How can I check if a website’s lists are practical to crawl?
Check if items exist in the raw HTML so an HTTP client with a parsing library like BeautifulSoup can extractthem. If items only appear after JavaScript runs, use a headless browser to render the page and interact with it. If you’re doing this at scale, use a web scraping API such as ZenRows to handle rendering, proxies, and blocks. Also, confirm there is a clear Next, offset, cursor, or repeatable background request.
What is the best way to handle pagination, infinite scroll, and “Load more” lists without missing items?
For pagination, follow the Next link or page or offset parameter until it ends.

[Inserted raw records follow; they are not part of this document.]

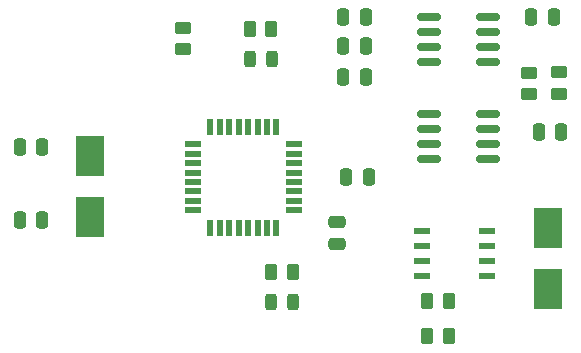
<source format=gtp>
%TF.GenerationSoftware,KiCad,Pcbnew,8.0.8*%
%TF.CreationDate,2025-09-08T13:39:14+03:00*%
%TF.ProjectId,MCU datalogger,4d435520-6461-4746-916c-6f676765722e,rev?*%
%TF.SameCoordinates,Original*%
%TF.FileFunction,Paste,Top*%
%TF.FilePolarity,Positive*%
%FSLAX46Y46*%
G04 Gerber Fmt 4.6, Leading zero omitted, Abs format (unit mm)*
G04 Created by KiCad (PCBNEW 8.0.8) date 2025-09-08 13:39:14*
%MOMM*%
%LPD*%
G01*
G04 APERTURE LIST*
G04 Aperture macros list*
%AMRoundRect*
0 Rectangle with rounded corners*
0 $1 Rounding radius*
0 $2 $3 $4 $5 $6 $7 $8 $9 X,Y pos of 4 corners*
0 Add a 4 corners polygon primitive as box body*
4,1,4,$2,$3,$4,$5,$6,$7,$8,$9,$2,$3,0*
0 Add four circle primitives for the rounded corners*
1,1,$1+$1,$2,$3*
1,1,$1+$1,$4,$5*
1,1,$1+$1,$6,$7*
1,1,$1+$1,$8,$9*
0 Add four rect primitives between the rounded corners*
20,1,$1+$1,$2,$3,$4,$5,0*
20,1,$1+$1,$4,$5,$6,$7,0*
20,1,$1+$1,$6,$7,$8,$9,0*
20,1,$1+$1,$8,$9,$2,$3,0*%
G04 Aperture macros list end*
%ADD10RoundRect,0.250000X0.475000X-0.250000X0.475000X0.250000X-0.475000X0.250000X-0.475000X-0.250000X0*%
%ADD11RoundRect,0.250000X-0.250000X-0.475000X0.250000X-0.475000X0.250000X0.475000X-0.250000X0.475000X0*%
%ADD12R,1.454899X0.532600*%
%ADD13RoundRect,0.243750X-0.243750X-0.456250X0.243750X-0.456250X0.243750X0.456250X-0.243750X0.456250X0*%
%ADD14RoundRect,0.250000X0.250000X0.475000X-0.250000X0.475000X-0.250000X-0.475000X0.250000X-0.475000X0*%
%ADD15R,2.400000X3.500000*%
%ADD16RoundRect,0.250000X-0.262500X-0.450000X0.262500X-0.450000X0.262500X0.450000X-0.262500X0.450000X0*%
%ADD17RoundRect,0.250000X0.450000X-0.262500X0.450000X0.262500X-0.450000X0.262500X-0.450000X-0.262500X0*%
%ADD18RoundRect,0.250000X0.262500X0.450000X-0.262500X0.450000X-0.262500X-0.450000X0.262500X-0.450000X0*%
%ADD19RoundRect,0.150000X-0.825000X-0.150000X0.825000X-0.150000X0.825000X0.150000X-0.825000X0.150000X0*%
%ADD20R,1.422400X0.508000*%
%ADD21R,0.508000X1.422400*%
G04 APERTURE END LIST*
D10*
%TO.C,C5*%
X121580000Y-140440000D03*
X121580000Y-138540000D03*
%TD*%
D11*
%TO.C,C2*%
X122391100Y-134720000D03*
X124291100Y-134720000D03*
%TD*%
D12*
%TO.C,U4*%
X134291348Y-143155000D03*
X134291348Y-141885000D03*
X134291348Y-140615000D03*
X134291348Y-139345000D03*
X128848652Y-139345000D03*
X128848652Y-140615000D03*
X128848652Y-141885000D03*
X128848652Y-143155000D03*
%TD*%
D13*
%TO.C,D1*%
X114252500Y-124810000D03*
X116127500Y-124810000D03*
%TD*%
D14*
%TO.C,C6*%
X124060000Y-121210000D03*
X122160000Y-121210000D03*
%TD*%
%TO.C,C3*%
X96650000Y-138410000D03*
X94750000Y-138410000D03*
%TD*%
D15*
%TO.C,Y1*%
X100730000Y-138180000D03*
X100730000Y-132980000D03*
%TD*%
D16*
%TO.C,R1*%
X129257500Y-145300000D03*
X131082500Y-145300000D03*
%TD*%
D13*
%TO.C,D2*%
X116042500Y-145340000D03*
X117917500Y-145340000D03*
%TD*%
D11*
%TO.C,C8*%
X138060000Y-121250000D03*
X139960000Y-121250000D03*
%TD*%
D16*
%TO.C,R7*%
X116027500Y-142790000D03*
X117852500Y-142790000D03*
%TD*%
D14*
%TO.C,C1*%
X124060000Y-123690000D03*
X122160000Y-123690000D03*
%TD*%
D17*
%TO.C,R6*%
X108571100Y-123952500D03*
X108571100Y-122127500D03*
%TD*%
D11*
%TO.C,C4*%
X94750000Y-132250000D03*
X96650000Y-132250000D03*
%TD*%
D14*
%TO.C,C9*%
X140590000Y-130950000D03*
X138690000Y-130950000D03*
%TD*%
D18*
%TO.C,R2*%
X131082500Y-148250000D03*
X129257500Y-148250000D03*
%TD*%
D15*
%TO.C,Y2*%
X139440000Y-139080000D03*
X139440000Y-144280000D03*
%TD*%
D17*
%TO.C,R4*%
X137830000Y-127742500D03*
X137830000Y-125917500D03*
%TD*%
D19*
%TO.C,U1*%
X129436100Y-129445000D03*
X129436100Y-130715000D03*
X129436100Y-131985000D03*
X129436100Y-133255000D03*
X134386100Y-133255000D03*
X134386100Y-131985000D03*
X134386100Y-130715000D03*
X134386100Y-129445000D03*
%TD*%
D14*
%TO.C,C7*%
X124060000Y-126270000D03*
X122160000Y-126270000D03*
%TD*%
D16*
%TO.C,R5*%
X114237500Y-122220000D03*
X116062500Y-122220000D03*
%TD*%
D20*
%TO.C,U3*%
X109413900Y-131980001D03*
X109413900Y-132779999D03*
X109413900Y-133580000D03*
X109413900Y-134380001D03*
X109413900Y-135179999D03*
X109413900Y-135980000D03*
X109413900Y-136779999D03*
X109413900Y-137579999D03*
D21*
X110881101Y-139047200D03*
X111681099Y-139047200D03*
X112481100Y-139047200D03*
X113281101Y-139047200D03*
X114081099Y-139047200D03*
X114881100Y-139047200D03*
X115681099Y-139047200D03*
X116481099Y-139047200D03*
D20*
X117948300Y-137579999D03*
X117948300Y-136780001D03*
X117948300Y-135980000D03*
X117948300Y-135179999D03*
X117948300Y-134380001D03*
X117948300Y-133580000D03*
X117948300Y-132780001D03*
X117948300Y-131980001D03*
D21*
X116481099Y-130512800D03*
X115681101Y-130512800D03*
X114881100Y-130512800D03*
X114081099Y-130512800D03*
X113281101Y-130512800D03*
X112481100Y-130512800D03*
X111681101Y-130512800D03*
X110881101Y-130512800D03*
%TD*%
D17*
%TO.C,R3*%
X140390000Y-127732500D03*
X140390000Y-125907500D03*
%TD*%
D19*
%TO.C,U2*%
X129436100Y-121175000D03*
X129436100Y-122445000D03*
X129436100Y-123715000D03*
X129436100Y-124985000D03*
X134386100Y-124985000D03*
X134386100Y-123715000D03*
X134386100Y-122445000D03*
X134386100Y-121175000D03*
%TD*%
M02*

</source>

For infinite scroll and "Load more," use Playwright to scroll or click until the item count stops increasing, or replay the background request if it’s easy to reproduce. At scale, move the same loop to a web scraping API that handles proxies, rendering, and anti-bot blocks, then keep your selectors and stop rules the same.
How do I keep my list crawlers from getting blocked or rate-limited when I scale up?
Start with low concurrency and add delays plus backoff on 429 and 403 responses. If blocks persist, switch to a web scraping API with proxy rotation and rendering, and keep your pagination, stopping rules, and extraction selectors unchanged.